Traditionally, corporate training focused on measurable, hard skills and efficiency-driven productivity. However, the landscape significantly shifted, with organizations now prioritizing "soft skills" such as resilience, communication, innovation, and collaboration. These are fundamentally EQ-driven attributes, making them much harder to measure and teach than the more mechanical skills of the past. This shift directly responds to technological advancements, including AI, which increasingly automates routine tasks, elevating the importance of uniquely human capabilities in the workforce. Learning providers find it increasingly difficult to attach specific training to these nuanced skills because each organization's needs and desired outcomes differ.
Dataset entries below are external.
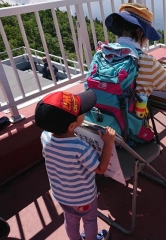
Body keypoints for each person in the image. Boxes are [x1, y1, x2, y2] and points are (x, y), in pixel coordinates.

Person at [35, 90, 115, 240]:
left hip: (61, 195)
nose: (84, 112)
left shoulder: (45, 136)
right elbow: (100, 169)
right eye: (81, 111)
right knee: (90, 220)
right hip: (83, 198)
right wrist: (108, 143)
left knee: (70, 220)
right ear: (72, 126)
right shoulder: (80, 147)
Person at [105, 3, 166, 97]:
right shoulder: (147, 62)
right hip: (130, 112)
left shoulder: (103, 53)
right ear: (141, 32)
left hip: (97, 110)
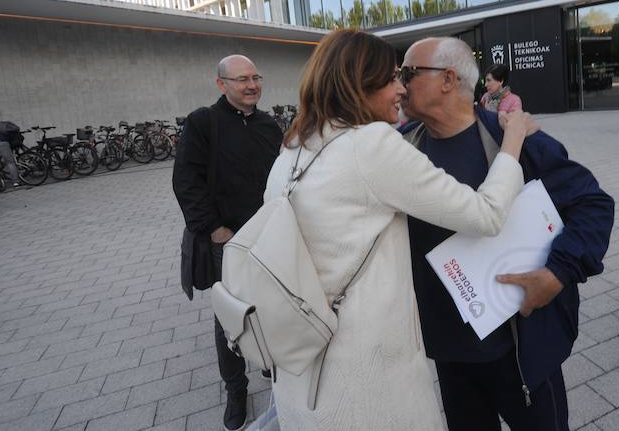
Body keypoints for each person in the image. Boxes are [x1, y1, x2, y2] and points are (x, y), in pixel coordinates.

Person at [265, 29, 534, 430]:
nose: (400, 89)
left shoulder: (293, 149)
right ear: (361, 84)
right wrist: (512, 141)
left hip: (304, 358)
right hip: (366, 367)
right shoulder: (371, 144)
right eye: (393, 78)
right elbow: (487, 214)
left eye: (405, 76)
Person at [400, 37, 615, 431]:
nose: (399, 84)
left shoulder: (514, 139)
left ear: (448, 79)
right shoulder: (401, 149)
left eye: (409, 73)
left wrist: (556, 274)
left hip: (520, 352)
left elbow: (593, 204)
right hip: (449, 355)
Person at [172, 55, 283, 431]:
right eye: (241, 80)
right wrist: (216, 229)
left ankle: (273, 368)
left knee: (272, 308)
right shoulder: (204, 123)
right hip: (228, 243)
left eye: (256, 77)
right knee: (231, 321)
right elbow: (186, 181)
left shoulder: (270, 126)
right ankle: (236, 390)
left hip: (269, 239)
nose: (252, 85)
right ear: (222, 84)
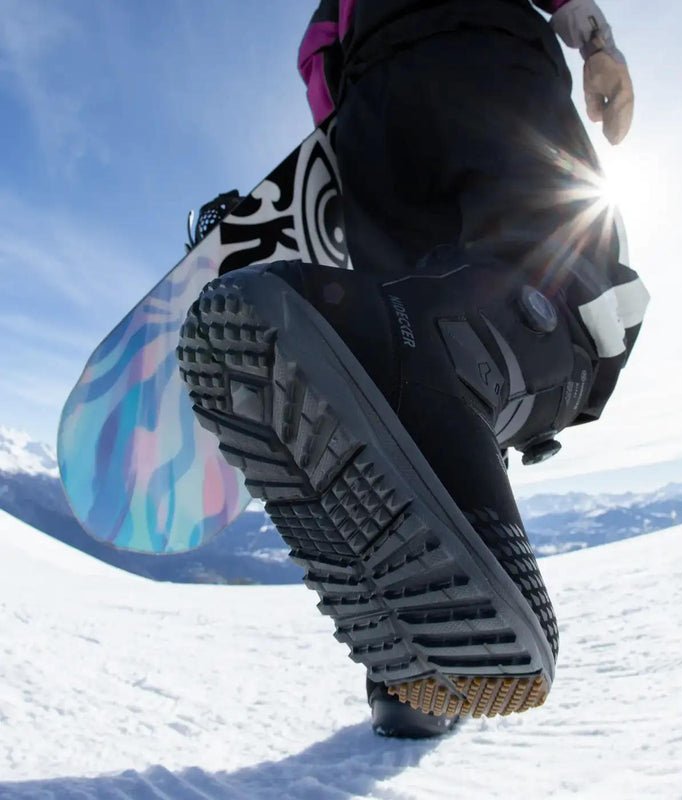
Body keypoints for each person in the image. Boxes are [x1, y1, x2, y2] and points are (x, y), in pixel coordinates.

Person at [179, 0, 648, 739]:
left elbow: (317, 49)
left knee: (409, 351)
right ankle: (432, 653)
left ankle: (412, 681)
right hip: (489, 49)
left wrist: (348, 137)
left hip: (371, 105)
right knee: (566, 300)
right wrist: (597, 42)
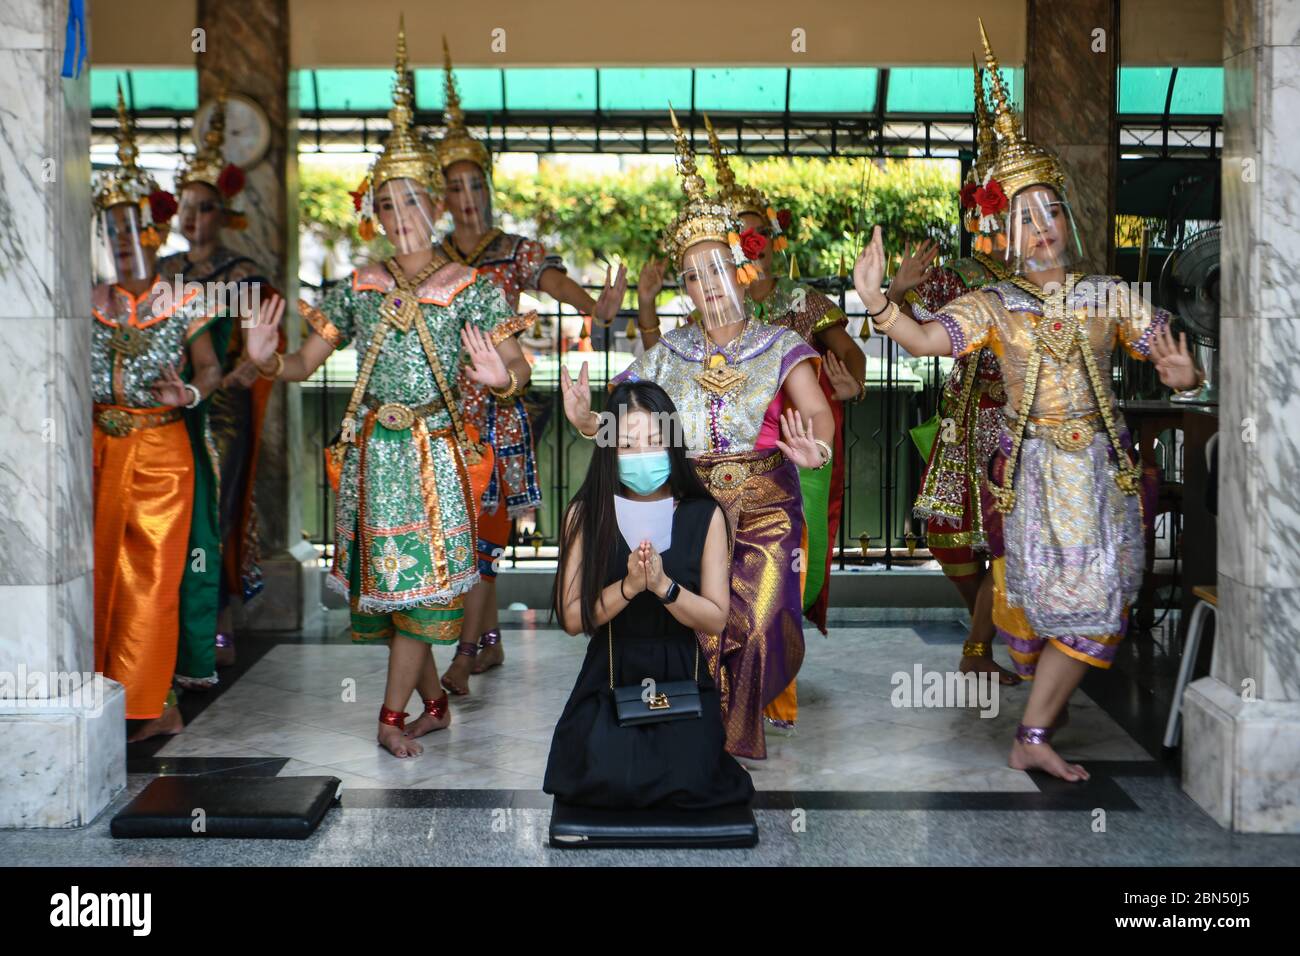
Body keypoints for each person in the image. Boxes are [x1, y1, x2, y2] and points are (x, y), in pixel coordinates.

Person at [853, 22, 1201, 782]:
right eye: (1023, 219)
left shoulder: (1109, 292)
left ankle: (1037, 725)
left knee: (1101, 602)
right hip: (1038, 474)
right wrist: (881, 304)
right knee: (1056, 606)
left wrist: (1183, 375)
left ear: (1065, 219)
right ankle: (1037, 726)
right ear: (1003, 235)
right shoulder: (994, 305)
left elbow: (1166, 348)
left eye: (1048, 212)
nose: (1041, 230)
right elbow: (924, 342)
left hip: (1104, 476)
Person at [243, 21, 530, 758]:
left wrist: (505, 380)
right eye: (387, 206)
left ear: (435, 204)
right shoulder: (360, 288)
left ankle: (391, 718)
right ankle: (433, 701)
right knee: (396, 592)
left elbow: (517, 369)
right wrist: (267, 358)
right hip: (374, 454)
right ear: (373, 212)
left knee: (427, 593)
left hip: (436, 454)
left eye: (411, 203)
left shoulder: (470, 288)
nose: (399, 220)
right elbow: (303, 365)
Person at [559, 108, 833, 761]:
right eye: (691, 275)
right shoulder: (664, 355)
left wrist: (812, 448)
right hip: (693, 509)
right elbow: (625, 419)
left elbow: (816, 413)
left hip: (766, 506)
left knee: (760, 626)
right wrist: (583, 421)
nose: (705, 285)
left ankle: (731, 732)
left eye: (715, 269)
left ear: (737, 268)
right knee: (696, 627)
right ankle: (710, 739)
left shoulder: (779, 345)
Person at [435, 38, 628, 696]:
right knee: (464, 542)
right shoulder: (429, 259)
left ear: (489, 188)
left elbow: (554, 280)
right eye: (454, 187)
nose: (467, 197)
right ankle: (483, 645)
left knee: (481, 543)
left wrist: (595, 306)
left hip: (499, 409)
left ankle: (465, 655)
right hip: (443, 414)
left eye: (475, 184)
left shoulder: (514, 250)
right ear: (441, 198)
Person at [545, 381, 754, 809]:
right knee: (605, 778)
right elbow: (572, 619)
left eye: (654, 442)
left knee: (687, 783)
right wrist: (629, 587)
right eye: (627, 443)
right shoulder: (586, 514)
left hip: (681, 675)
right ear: (609, 450)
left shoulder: (704, 514)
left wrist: (663, 587)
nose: (642, 455)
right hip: (608, 671)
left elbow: (716, 618)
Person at [91, 85, 226, 741]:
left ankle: (151, 706)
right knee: (94, 578)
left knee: (149, 581)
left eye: (129, 224)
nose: (120, 238)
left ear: (152, 225)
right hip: (95, 450)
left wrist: (190, 396)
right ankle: (95, 699)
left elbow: (210, 370)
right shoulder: (87, 299)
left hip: (161, 456)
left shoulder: (182, 300)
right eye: (109, 227)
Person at [884, 60, 1019, 687]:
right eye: (984, 206)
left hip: (1016, 425)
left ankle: (982, 645)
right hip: (964, 423)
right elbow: (907, 329)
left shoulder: (1038, 285)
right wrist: (897, 289)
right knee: (948, 534)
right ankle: (984, 633)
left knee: (1005, 539)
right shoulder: (958, 277)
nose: (988, 222)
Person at [159, 91, 280, 686]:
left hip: (223, 405)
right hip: (166, 404)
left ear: (223, 213)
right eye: (187, 206)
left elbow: (264, 340)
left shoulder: (242, 274)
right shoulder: (162, 275)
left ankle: (218, 616)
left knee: (217, 504)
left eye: (206, 208)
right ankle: (174, 622)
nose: (194, 217)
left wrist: (240, 373)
This change in focus also impacts how learning providers interact with their clients. In the past, HR typically bought training, and while HR departments remain central, the decision-making process has become more sophisticated, often involving "people officers." Selling to organizations now requires a deep dive into uncovering their specific needs, understanding the desired outcomes, and, most importantly, identifying the key metrics they aim to move. This consultative approach is essential because, despite clear recognition that these human skills are game-changers for organizations, measuring their direct return on investment is complex and challenging. The industry evolves to partner with organizations, co-creating solutions tailored to unique pain points or business opportunities.
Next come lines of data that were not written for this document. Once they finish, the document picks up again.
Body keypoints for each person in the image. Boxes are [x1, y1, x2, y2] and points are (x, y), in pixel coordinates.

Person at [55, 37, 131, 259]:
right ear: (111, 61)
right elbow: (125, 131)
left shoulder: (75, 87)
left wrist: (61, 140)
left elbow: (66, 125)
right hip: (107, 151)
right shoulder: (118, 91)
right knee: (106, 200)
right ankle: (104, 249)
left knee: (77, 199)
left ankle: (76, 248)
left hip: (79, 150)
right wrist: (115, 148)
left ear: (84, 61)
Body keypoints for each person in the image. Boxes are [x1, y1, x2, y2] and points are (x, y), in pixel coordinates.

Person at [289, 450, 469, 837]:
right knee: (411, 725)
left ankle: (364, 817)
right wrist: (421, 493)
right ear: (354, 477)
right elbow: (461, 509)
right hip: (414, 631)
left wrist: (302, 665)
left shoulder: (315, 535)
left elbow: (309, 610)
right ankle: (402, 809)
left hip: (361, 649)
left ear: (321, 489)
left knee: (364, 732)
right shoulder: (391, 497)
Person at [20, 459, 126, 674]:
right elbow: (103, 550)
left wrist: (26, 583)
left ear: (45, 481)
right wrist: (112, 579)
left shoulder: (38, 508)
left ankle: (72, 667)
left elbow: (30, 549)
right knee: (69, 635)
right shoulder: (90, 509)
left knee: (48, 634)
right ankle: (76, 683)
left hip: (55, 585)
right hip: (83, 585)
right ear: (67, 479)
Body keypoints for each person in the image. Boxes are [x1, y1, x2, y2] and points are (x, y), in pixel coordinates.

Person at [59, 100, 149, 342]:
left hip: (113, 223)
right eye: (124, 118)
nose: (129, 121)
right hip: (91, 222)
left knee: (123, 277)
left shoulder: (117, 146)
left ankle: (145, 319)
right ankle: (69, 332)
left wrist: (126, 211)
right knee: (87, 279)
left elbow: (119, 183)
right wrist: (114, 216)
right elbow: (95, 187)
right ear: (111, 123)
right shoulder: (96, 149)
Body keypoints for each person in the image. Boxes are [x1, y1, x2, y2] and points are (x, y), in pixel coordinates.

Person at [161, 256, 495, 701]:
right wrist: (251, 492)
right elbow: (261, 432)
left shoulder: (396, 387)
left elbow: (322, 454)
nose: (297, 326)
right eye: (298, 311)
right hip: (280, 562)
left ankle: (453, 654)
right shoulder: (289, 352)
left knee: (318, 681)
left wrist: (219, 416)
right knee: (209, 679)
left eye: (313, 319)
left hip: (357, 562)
This profound shift from IQ-driven, mechanical productivity to EQ-driven human behavior marks a new era for corporate education. While traditional education models, often characterized by rote memorization and standardized testing, still prevail, the demands of the modern workforce necessitate continuous upskilling in areas like resilience and complex communication. The challenge lies in retraining a workforce educated in the "old way" for the new frontier of sales enablement and organizational productivity. This requires innovative approaches to learning and development that move beyond one-and-done workshops to continuous, just-in-time, and job-embedded learning experiences that foster new behaviors and muscle memory.